Fourteenth Sunday in Ordinary Time – Cycle A
This will certainly be the most profound experience of Independence Day in my lifetime. I think I’ve learned more about the truths we hold to be self-evident these past several months, and especially these past few weeks, than in all the years I lived before them.
It started, for me, about a month into the coronavirus. I had asked everyone I talked with, as the weeks went by, if they knew anyone who was sick, or had died, from the virus. Except for one well-known man who died early on, no one knew anyone, and we were all so grateful.
This continued for weeks and weeks, and as we learned more about who was most vulnerable to this disease I became more and more embarrassed to ask the question. Why? Because it was painfully clear, as time went on, that it was the elderly, and those “essential workers” driving the buses and cleaning the nursing homes, who were dying at the greatest numbers. No wonder all the people who look like me didn’t know any of those people who don’t.

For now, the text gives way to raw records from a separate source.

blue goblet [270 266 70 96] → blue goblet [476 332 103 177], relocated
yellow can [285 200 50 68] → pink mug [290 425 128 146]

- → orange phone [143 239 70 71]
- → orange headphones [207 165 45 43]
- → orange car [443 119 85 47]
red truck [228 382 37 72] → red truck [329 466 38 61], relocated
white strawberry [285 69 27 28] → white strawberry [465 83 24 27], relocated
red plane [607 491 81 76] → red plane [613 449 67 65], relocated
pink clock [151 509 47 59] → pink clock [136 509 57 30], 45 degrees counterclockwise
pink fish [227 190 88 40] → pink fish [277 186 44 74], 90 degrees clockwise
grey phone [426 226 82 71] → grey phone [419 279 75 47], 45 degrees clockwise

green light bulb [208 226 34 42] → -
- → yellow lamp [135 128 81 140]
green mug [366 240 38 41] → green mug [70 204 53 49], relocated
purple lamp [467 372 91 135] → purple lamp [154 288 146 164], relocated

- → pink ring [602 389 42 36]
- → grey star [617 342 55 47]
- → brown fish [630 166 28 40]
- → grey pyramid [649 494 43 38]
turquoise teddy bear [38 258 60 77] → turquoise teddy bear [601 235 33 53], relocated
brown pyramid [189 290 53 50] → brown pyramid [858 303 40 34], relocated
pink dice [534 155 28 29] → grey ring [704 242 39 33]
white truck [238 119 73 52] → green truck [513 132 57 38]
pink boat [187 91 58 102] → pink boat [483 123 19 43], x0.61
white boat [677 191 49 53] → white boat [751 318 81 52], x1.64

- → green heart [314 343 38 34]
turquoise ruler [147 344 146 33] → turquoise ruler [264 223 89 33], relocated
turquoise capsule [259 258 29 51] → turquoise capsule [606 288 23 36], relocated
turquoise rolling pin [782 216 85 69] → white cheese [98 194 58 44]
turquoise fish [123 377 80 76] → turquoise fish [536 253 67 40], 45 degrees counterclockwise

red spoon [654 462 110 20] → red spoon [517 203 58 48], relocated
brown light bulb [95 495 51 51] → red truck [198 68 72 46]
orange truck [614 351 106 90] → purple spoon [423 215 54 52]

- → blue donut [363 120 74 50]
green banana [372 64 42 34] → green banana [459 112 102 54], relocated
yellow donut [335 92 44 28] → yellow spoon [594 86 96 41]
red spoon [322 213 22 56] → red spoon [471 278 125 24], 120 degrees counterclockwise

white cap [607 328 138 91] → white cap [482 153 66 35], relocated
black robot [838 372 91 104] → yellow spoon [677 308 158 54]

The other self-evident truth is now evident to the whole world: people who work in health care are just what they appeared to be when they applied to nursing school, pharmacy school, and medical school years ago. They are utterly devoted to caring for the sick, even at the risk of their health. Years of working in their field may have scarred them in some ways, but this virus has proven that they will lay down their own lives to save their patients.
Celebrate this Independence weekend. That we have so much to be proud of, and so much still to change, should be self-evident.
What things do you think our country needs to change first?